Online financial planning services and advisors typically charge either a flat subscription fee, a percentage of your assets or both. For example, Empower charges 0.49% to 0.89% of assets under management per year. Facet charges an annual fee that starts at $2,000 a year and goes up based on the complexity of your financial situation. Both fees include portfolio management and financial planning.
Traditional financial advisors also often charge a percentage of the amount managed, with a median fee of 1%, although it can range higher for small accounts and lower for large ones. Others may charge a flat fee, an hourly rate or a retainer.
How much you should spend on a financial advisor depends on your budget, assets and the level of financial guidance you need. If you have a small portfolio, an in-person advisor might be overkill — you will save money and get the guidance you need from a robo-advisor. If you have a complicated financial situation, a robo-advisor may not provide what you need.
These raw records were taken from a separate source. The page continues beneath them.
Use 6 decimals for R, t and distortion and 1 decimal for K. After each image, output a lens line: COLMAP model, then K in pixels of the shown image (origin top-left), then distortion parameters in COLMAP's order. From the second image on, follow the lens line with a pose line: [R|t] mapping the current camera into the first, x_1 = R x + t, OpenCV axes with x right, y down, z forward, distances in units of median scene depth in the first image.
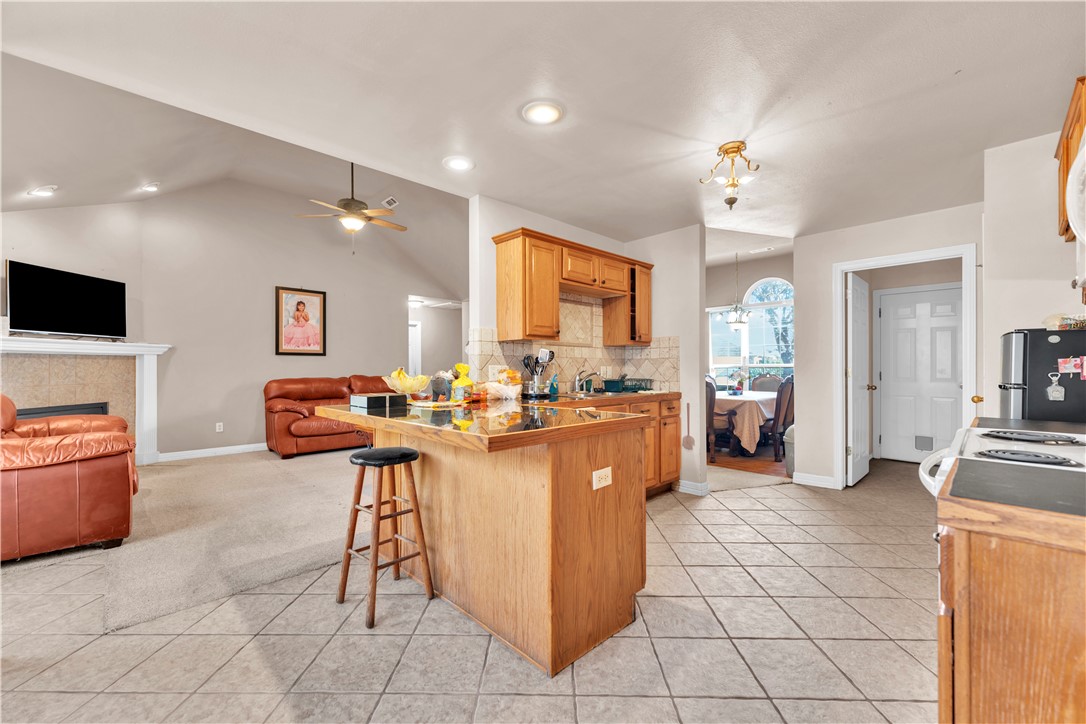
lens RADIAL K [[438.8, 0, 533.6], [0, 438.8, 363.0], [0, 0, 1]] dist [0.005836, -0.000716]
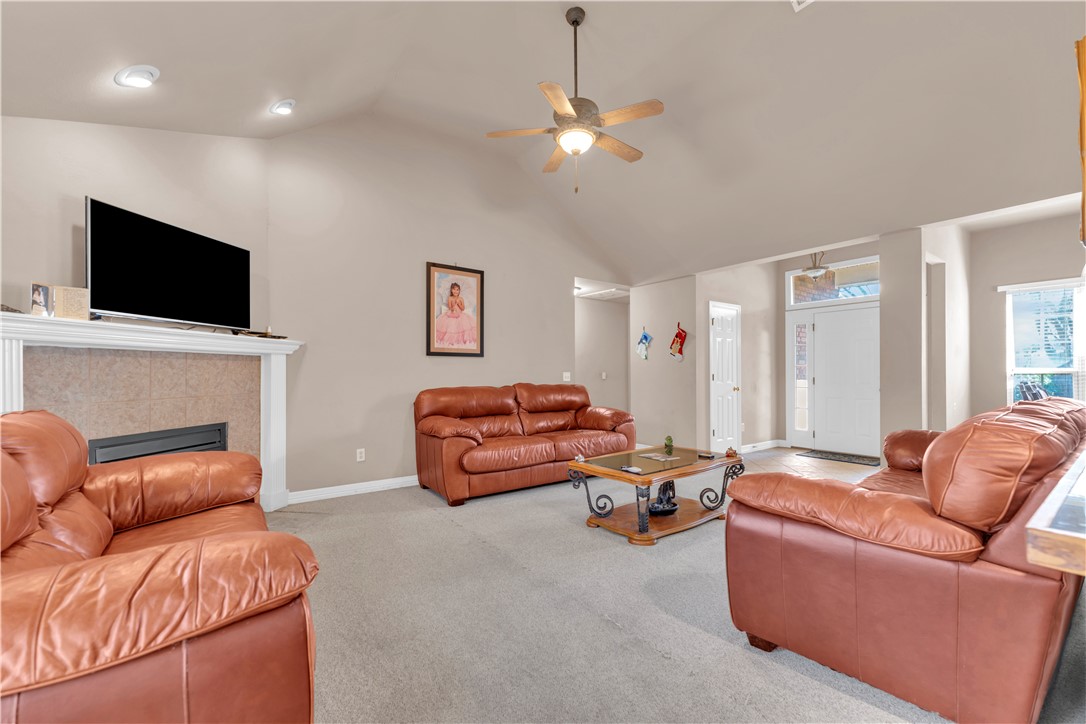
lens RADIAL K [[438.8, 0, 535.3], [0, 438.8, 368.5], [0, 0, 1]] dist [0.005836, -0.000716]
pose [[0.990752, -0.000105, -0.135683, -0.348323], [-0.000039, 0.999999, -0.001056, 0.004580], [0.135683, 0.001052, 0.990752, 0.338383]]
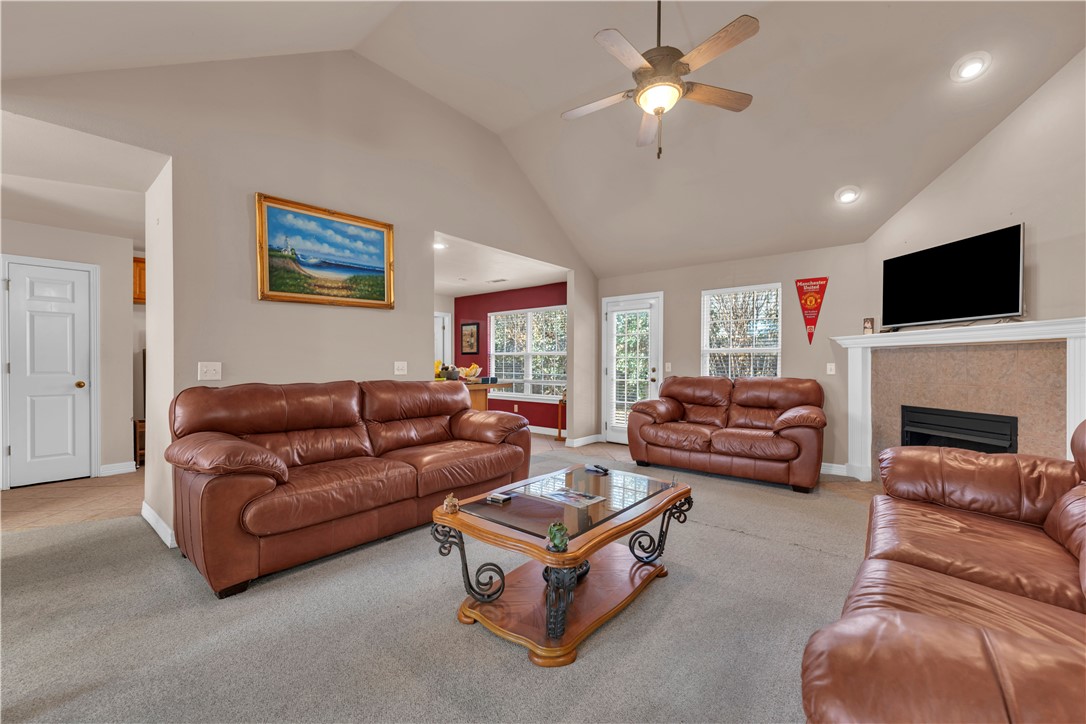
lens RADIAL K [[438.8, 0, 543.2], [0, 438.8, 364.9], [0, 0, 1]] dist [0.005836, -0.000716]
pose [[-0.991812, 0.002939, -0.127674, -0.179258], [0.003451, 0.999987, -0.003784, 0.011890], [0.127661, -0.004194, -0.991809, 1.369018]]
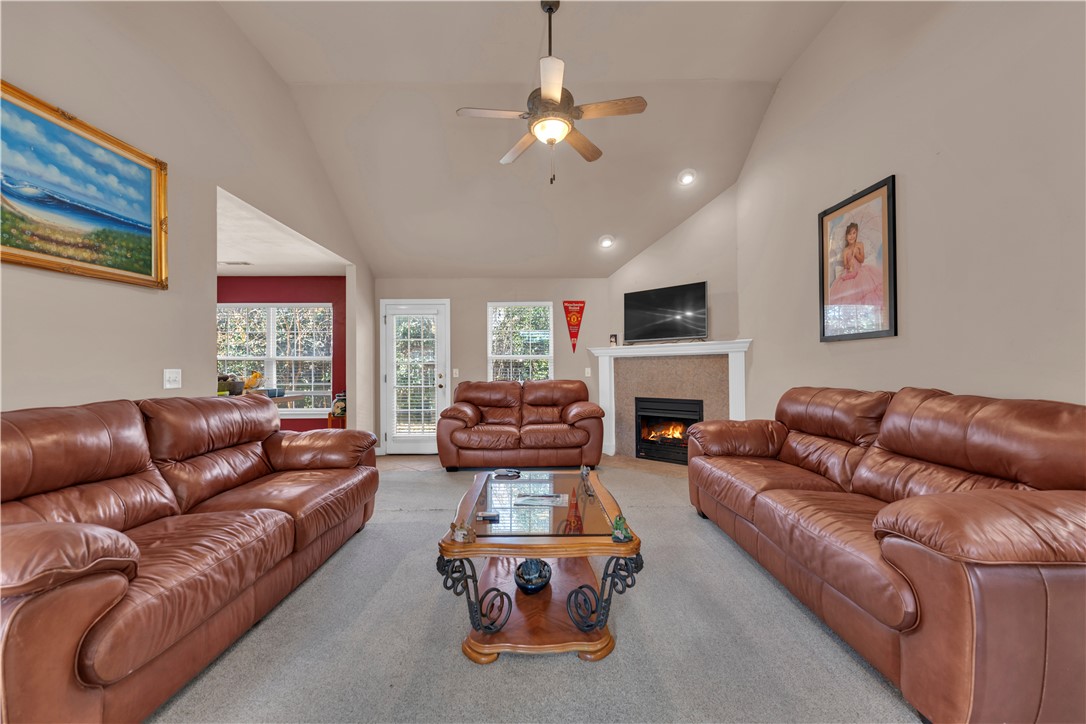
lens RADIAL K [[438.8, 0, 546.5], [0, 438.8, 363.5], [0, 0, 1]] dist [0.005836, -0.000716]
pose [[-0.670621, -0.000377, -0.741800, 0.038211], [0.016389, 0.999748, -0.015325, 0.011403], [0.741619, -0.022435, -0.670446, 1.256493]]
Step 5. Vet the financial advisor’s background
No matter what title, designation, certification or license an advisor claims to have, it’s on you to vet the advisor’s credentials and experience. Always verify any credentials they claim to have and check to see if they’ve had any disciplinary problems such as fraud.
You can research an advisor’s background by looking up their Form ADV before you agree to work with them. You can also review an advisor’s employment record (and look for red flags like disciplinary actions) on FINRA’s BrokerCheck website.